Could you retype every line below exactly, omitting the images?

*** Provided material ***

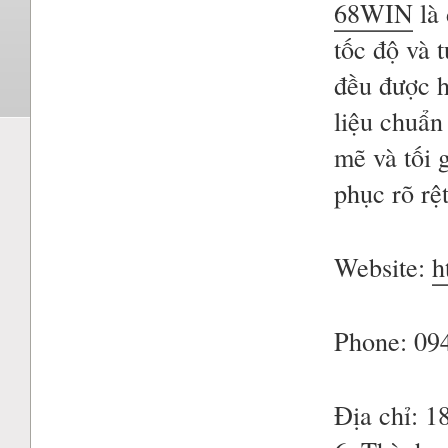
68WIN
 là
tốc độ và 
đều được h
liệu chuẩn
mẽ và tối 
phục rõ rệ
Website: 
h
Phone: 09
Địa chỉ: 1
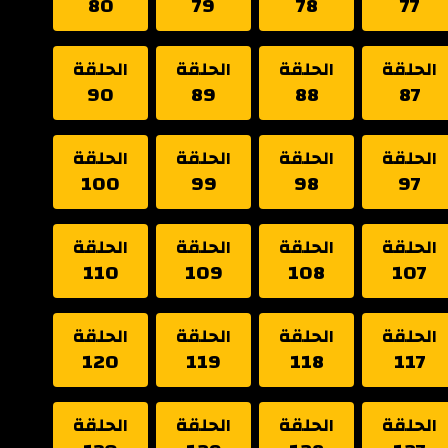
80
79
78
77
الحلقة
الحلقة
الحلقة
الحلقة
90
89
88
87
الحلقة
الحلقة
الحلقة
الحلقة
100
99
98
97
الحلقة
الحلقة
الحلقة
الحلقة
110
109
108
107
الحلقة
الحلقة
الحلقة
الحلقة
120
119
118
117
الحلقة
الحلقة
الحلقة
الحلقة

***

Answer area >>
68WIN
 là
tốc độ và 
đều được h
liệu chuẩn
mẽ và tối 
phục rõ rệ
Website: 
h
Phone: 09
Địa chỉ: 1
80
79
78
77
الحلقة
الحلقة
الحلقة
الحلقة
90
89
88
87
الحلقة
الحلقة
الحلقة
الحلقة
100
99
98
97
الحلقة
الحلقة
الحلقة
الحلقة
110
109
108
107
الحلقة
الحلقة
الحلقة
الحلقة
120
119
118
117
الحلقة
الحلقة
الحلقة
الحلقة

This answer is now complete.